Vlahovic e Spalletti dopo Yildiz e McKennie: la Juventus di oggi dà forma al suo domani
In origine è toccato a Kenan Yildiz. Simbolo presente e futuro, numero 10, colonna tecnica e uomo immagine. Poi a Weston McKennie più recentemente, con in mezzo il bonus Pinsoglio: inevitabile per la Juventus prolungare ed adeguare il contratto dello statunitense al suo nuovo status tecnico all'interno della squadra. Ma i lavori sui rinnovi non sono finiti qui e alla Continassa hanno capito che è questo il momento di accelerare, sul campo ma anche fuori.
E allora ecco Dusan Vlahovic, dal niente. Alzi la mano chi fino a poche settimane fa avrebbe mai potuto immaginare una riapertura di questo genere alla trattativa per il rinnovo. E invece… 6 milioni di euro netti più bonus, questa la proposta avanzata dalla Juventus al suo entourage. Non abbastanza per dire sì, ma sufficiente per un "pensiamoci". La controproposta è superiore, 8 milioni più bonus per sfondare magari il muro dei 10. Riflessioni in corso, ma il clima è cambiato. E non è poco.

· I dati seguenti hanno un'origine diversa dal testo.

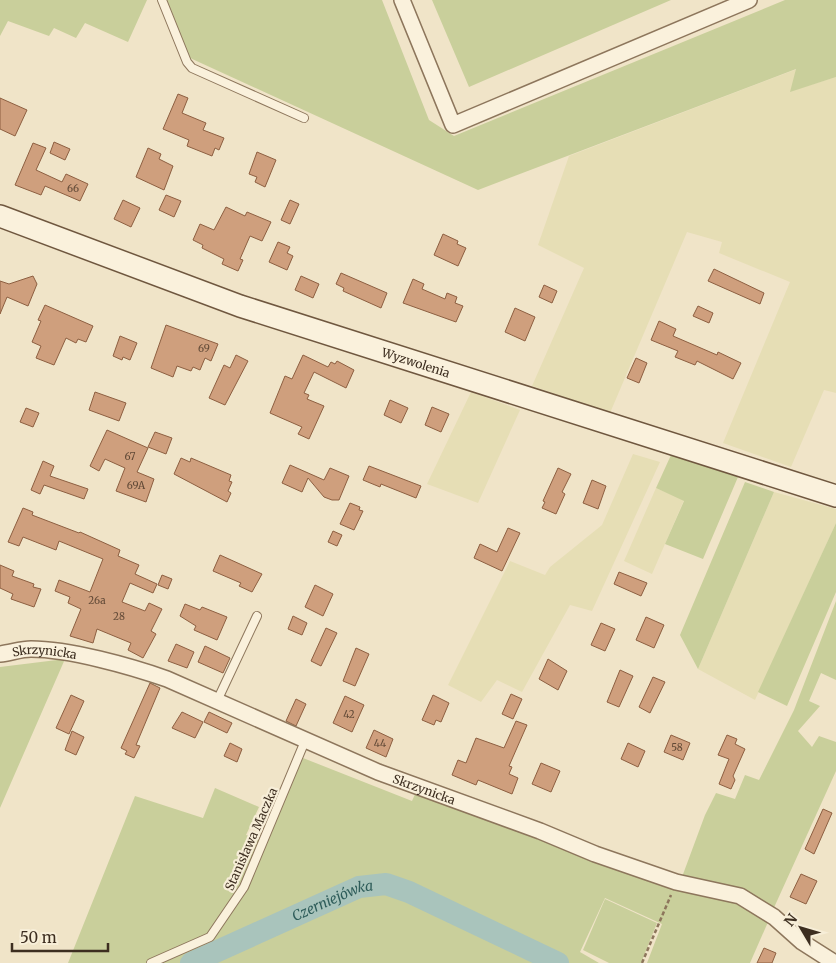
<svg xmlns="http://www.w3.org/2000/svg" width="836" height="963" viewBox="0 0 836 963" font-family="Merriweather,serif">
<rect width="100%" height="100%" fill="#f0e4c8"/>
<path fill="#e6deb5" d="M 797,69 L 791,91 L 836,77 L 836,393 L 824,390 L 791,467 L 723,443 L 790,282 L 719,253 L 722,242 L 687,232 L 610,413 L 532,386 L 584,268 L 538,245 L 569,156 Z
M 471,392 L 520,410 L 478,503 L 427,484 Z
M 633,454 L 660,462 L 592,611 L 570,605 L 522,692 L 497,680 L 481,702 L 448,685 L 510,561 L 545,575 L 550,567 L 602,525 Z
M 656,488 L 684,500 L 652,574 L 624,561 Z
M 774,492 L 836,509 L 836,523 L 755,700 L 698,669 Z"/>
<path fill="#c9cf9b" d="M 0,0 L 147,0 L 128,42 L 85,23 L 76,38 L 54,28 L 49,36 L 8,21 L 0,36 Z
M 167,0 L 382,0 L 429,120 L 454,136 L 785,0 L 836,0 L 836,77 L 790,92 L 796,69 L 478,190 L 190,58 Z
M 432,0 L 671,0 L 469,87 Z
M 671,455 L 738,477 L 703,559 L 665,544 L 684,501 L 656,488 Z
M 745,482 L 774,492 L 698,669 L 680,635 Z
M 836,523 L 836,592 L 787,706 L 758,692 Z
M 836,601 L 836,680 L 821,673 L 809,701 L 820,706 L 798,731 L 812,747 L 819,736 L 836,742 L 836,771 L 772,912 L 682,877 L 705,815 L 716,793 L 735,799 L 745,775 L 759,780 L 794,710 Z
M 65,659 L 0,808 L 0,667 Z
M 303,758 L 412,801 L 416,792 L 725,897 L 768,922 L 750,963 L 647,963 L 662,924 L 605,898 L 580,952 L 599,963 L 68,963 L 135,796 L 203,818 L 215,788 L 259,807 L 246,835 L 266,841 Z
M 605,899 L 657,923 L 641,963 L 609,963 L 583,950 Z"/>
<g fill="none" stroke-linecap="round" stroke-linejoin="round">
<path stroke="#a9c4bc" stroke-width="22" id="s1" d="M 191,963 L 359,887 L 386,884 L 409,892 L 558,963"/>
</g>
<path fill="#cf9f7d" stroke="#8d5f41" d="M 178,94 L 188,98 L 182,113 L 206,123 L 203,130 L 224,138 L 219,150 L 215,148 L 212,156 L 187,146 L 189,140 L 163,129 Z
M 0,98 L 27,110 L 15,136 L 0,129 Z
M 54,142 L 70,149 L 65,160 L 50,153 Z
M 33,143 L 46,148 L 36,170 L 62,182 L 66,174 L 88,184 L 80,201 L 45,186 L 41,195 L 15,185 Z
M 148,148 L 161,154 L 159,159 L 173,166 L 164,190 L 136,177 Z
M 257,152 L 276,160 L 265,187 L 255,182 L 257,177 L 249,174 Z
M 166,195 L 181,201 L 174,217 L 159,210 Z
M 123,200 L 140,208 L 131,227 L 114,219 Z
M 290,200 L 299,204 L 290,224 L 281,220 Z
M 226,207 L 245,216 L 247,212 L 271,222 L 262,241 L 250,236 L 240,259 L 243,260 L 238,271 L 222,264 L 224,259 L 202,248 L 203,245 L 193,240 L 200,224 L 214,230 Z
M 443,234 L 458,241 L 457,244 L 466,248 L 458,266 L 434,255 Z
M 278,242 L 290,247 L 287,253 L 293,256 L 287,270 L 269,262 Z
M 714,269 L 764,293 L 760,304 L 708,281 Z
M 341,273 L 387,293 L 381,308 L 343,291 L 344,288 L 336,284 Z
M 33,276 L 37,284 L 28,306 L 7,297 L 0,314 L 0,281 L 9,284 Z
M 301,276 L 319,284 L 313,298 L 295,290 Z
M 413,279 L 424,284 L 422,289 L 445,299 L 447,293 L 457,297 L 455,303 L 463,306 L 456,322 L 403,303 Z
M 544,285 L 557,291 L 552,303 L 539,297 Z
M 45,305 L 93,326 L 86,342 L 78,339 L 76,343 L 66,338 L 54,365 L 36,358 L 41,346 L 32,342 L 41,321 L 38,320 Z
M 698,306 L 713,313 L 709,323 L 693,316 Z
M 515,308 L 535,317 L 525,341 L 505,332 Z
M 659,321 L 676,329 L 673,336 L 717,355 L 718,352 L 741,363 L 733,379 L 697,361 L 695,365 L 675,357 L 678,351 L 651,340 Z
M 166,325 L 218,344 L 211,361 L 205,358 L 200,370 L 193,367 L 191,371 L 177,366 L 173,377 L 151,368 Z
M 120,336 L 137,343 L 130,360 L 123,357 L 122,360 L 113,356 Z
M 236,355 L 248,361 L 225,405 L 209,398 L 224,365 L 230,368 Z
M 303,355 L 328,367 L 331,362 L 335,364 L 337,361 L 354,370 L 346,388 L 314,372 L 304,393 L 309,395 L 307,399 L 324,406 L 309,439 L 298,434 L 302,427 L 270,413 L 285,376 L 292,379 Z
M 636,358 L 647,363 L 639,383 L 627,378 Z
M 95,392 L 126,403 L 119,421 L 89,410 Z
M 390,400 L 408,408 L 401,423 L 384,415 Z
M 432,407 L 449,414 L 441,432 L 425,425 Z
M 26,408 L 39,413 L 33,427 L 20,422 Z
M 107,430 L 148,448 L 137,472 L 154,479 L 146,502 L 116,491 L 125,468 L 105,459 L 99,471 L 90,466 Z
M 155,432 L 172,438 L 166,454 L 148,447 Z
M 181,458 L 190,462 L 191,458 L 231,475 L 229,481 L 232,482 L 228,491 L 231,493 L 227,502 L 174,474 Z
M 43,461 L 54,466 L 50,476 L 88,489 L 84,499 L 44,485 L 40,494 L 31,490 Z
M 290,465 L 324,480 L 330,468 L 349,476 L 339,500 L 332,500 L 324,497 L 308,478 L 302,492 L 282,483 Z
M 369,466 L 421,486 L 416,498 L 381,484 L 380,487 L 363,480 Z
M 558,468 L 571,474 L 562,492 L 565,494 L 556,514 L 542,508 L 545,502 L 543,501 Z
M 592,480 L 606,486 L 598,509 L 583,503 Z
M 350,503 L 360,507 L 359,510 L 363,511 L 354,530 L 340,524 Z
M 23,508 L 33,512 L 32,515 L 79,533 L 80,532 L 120,550 L 118,556 L 139,565 L 135,574 L 157,584 L 153,593 L 130,583 L 122,602 L 145,611 L 149,603 L 162,609 L 151,631 L 156,634 L 143,658 L 128,650 L 131,643 L 97,629 L 93,643 L 70,636 L 81,609 L 68,603 L 70,597 L 55,591 L 59,580 L 90,592 L 103,559 L 59,541 L 56,550 L 23,537 L 19,546 L 8,542 Z
M 508,528 L 520,533 L 502,571 L 474,558 L 480,544 L 497,552 Z
M 333,531 L 342,535 L 337,546 L 328,542 Z
M 220,555 L 262,574 L 252,592 L 239,586 L 241,583 L 213,571 Z
M 0,565 L 14,571 L 12,576 L 34,584 L 33,587 L 41,589 L 34,607 L 11,599 L 13,594 L 0,588 Z
M 619,572 L 647,583 L 641,596 L 614,584 Z
M 162,575 L 172,579 L 168,589 L 158,585 Z
M 315,585 L 333,594 L 323,616 L 305,607 Z
M 185,604 L 200,610 L 202,607 L 227,617 L 217,640 L 194,630 L 196,626 L 180,616 Z
M 293,616 L 307,623 L 302,635 L 288,629 Z
M 646,617 L 664,625 L 654,648 L 636,640 Z
M 601,623 L 615,629 L 605,651 L 591,645 Z
M 326,628 L 337,633 L 321,666 L 311,661 Z
M 176,644 L 194,652 L 187,668 L 168,661 Z
M 205,646 L 230,658 L 223,673 L 198,662 Z
M 356,648 L 369,654 L 355,686 L 343,681 Z
M 548,659 L 567,671 L 558,690 L 539,679 Z
M 620,670 L 633,676 L 619,707 L 607,702 Z
M 653,677 L 665,682 L 650,713 L 639,707 Z
M 150,683 L 160,688 L 136,745 L 140,746 L 134,758 L 125,754 L 127,751 L 121,748 Z
M 511,694 L 522,699 L 513,719 L 502,714 Z
M 71,695 L 84,701 L 69,734 L 56,728 Z
M 433,695 L 449,703 L 441,722 L 436,720 L 434,725 L 422,720 Z
M 345,696 L 364,705 L 352,732 L 333,723 Z
M 296,699 L 306,704 L 296,726 L 286,721 Z
M 182,712 L 203,722 L 195,738 L 172,728 Z
M 209,712 L 232,723 L 227,733 L 204,722 Z
M 516,721 L 527,725 L 509,766 L 512,767 L 509,774 L 518,778 L 512,794 L 478,780 L 476,785 L 452,775 L 458,760 L 466,763 L 476,738 L 504,748 Z
M 374,730 L 393,739 L 386,757 L 366,748 Z
M 72,731 L 84,737 L 76,755 L 65,750 Z
M 671,735 L 690,743 L 683,760 L 664,752 Z
M 727,735 L 737,739 L 735,744 L 745,749 L 733,776 L 735,780 L 731,789 L 719,784 L 729,759 L 718,755 Z
M 230,743 L 242,749 L 237,762 L 224,756 Z
M 628,743 L 645,751 L 638,767 L 621,759 Z
M 541,763 L 560,771 L 551,792 L 532,784 Z
M 823,809 L 832,813 L 814,854 L 805,849 Z
M 801,874 L 817,881 L 806,904 L 790,897 Z
M 764,948 L 776,953 L 772,963 L 757,963 Z"/>
<g fill="none" stroke-linecap="round" stroke-linejoin="round">
<g stroke="#8d765c" stroke-width="10">
<path id="lane" d="M 162,0 L 187,62 L 192,68 L 304,118
M 217,701 L 257,616
M 151,963 L 210,937 L 244,887 L 305,741"/>
</g>
<g stroke="#8d765c" stroke-width="18">
<g id="street">
<path d="M 402,0 L 453,125 L 749,0"/>
<path id="s2" d="M 0,654 C 10,653 21,649 31,649 C 69,649 130,666 167,679 L 378,772 L 540,831 L 595,854 L 676,882 L 740,896 L 774,917 L 802,942 L 835,963"/>
</g>
</g>
<g stroke="#6f573f" stroke-width="24">
<g id="secondary">
<path id="s3" d="M 0,216 L 240,306 L 836,496"/>
</g>
</g>
<path stroke="#8d765c" stroke-width="2.5" stroke-dasharray="4 2.5" stroke-linecap="butt" d="M 642,963 L 671,895"/>
<use href="#lane" stroke="#faf1dc" stroke-width="8"/>
<use href="#street" stroke="#faf1dc" stroke-width="15"/>
<use href="#secondary" stroke="#faf1dc" stroke-width="21"/>
</g>
<g text-anchor="middle" dominant-baseline="central" stroke-width="4.5" stroke-linejoin="round" paint-order="stroke">
<g font-size="10" fill="#624a37">
<text x="73" y="188">66</text>
<text x="204" y="348">69</text>
<text x="130" y="456">67</text>
<text x="136" y="485">69A</text>
<text x="97" y="600">26a</text>
<text x="119" y="616">28</text>
<text x="349" y="714">42</text>
<text x="380" y="743">44</text>
<text x="677" y="747">58</text>
</g>
<g font-size="12" fill="#3d2e20" stroke="#f7eed8">
<text stroke="none"><textPath href="#s3" startOffset="441">Wyzwolenia</textPath></text>
<text stroke="none"><textPath href="#s2" startOffset="45">Skrzynicka</textPath></text>
<text stroke="none"><textPath href="#s2" startOffset="451">Skrzynicka</textPath></text>
<text transform="translate(251 839) rotate(-66)">Stanisława Maczka</text>
</g>
<g font-size="14" font-style="italic" fill="#2f5d5a" stroke="#f7eed8">
<text stroke="none"><textPath href="#s1" startOffset="155">Czerniejówka</textPath></text>
</g>
</g>
<g transform="translate(801 928) rotate(308)" stroke="#f7eed8" stroke-width="4" paint-order="stroke">
<path d="M0-4L9 19L0 12L-9 19Z" fill="#3d2e20"/>
<text y="-8" font-size="14" font-weight="bold" text-anchor="middle" fill="#3d2e20">N</text>
</g>
<path d="M12 943v8h96v-8" fill="none" stroke="#3d2e20" stroke-width="2.5"/>
<text x="20" y="943" font-size="15" fill="#3d2e20" stroke="#f7eed8" stroke-width="4" paint-order="stroke">50 m</text>
</svg>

Sullo sfondo anche Luciano Spalletti. Nei prossimi giorni, entro la fine della prossima settimana, alla Continassa hanno in programma anche una discussione in merito al futuro col tecnico di Certaldo. Al netto degli ultimi risultati sottotono, l'intenzione della Juventus è quella di andare avanti insieme. Idea che combacia con quelle dell'allenatore, che volentieri resterebbe sulla panchina bianconera. Possibilmente con qualche rassicurazione sul mercato, nonché con un Vlahovic in più.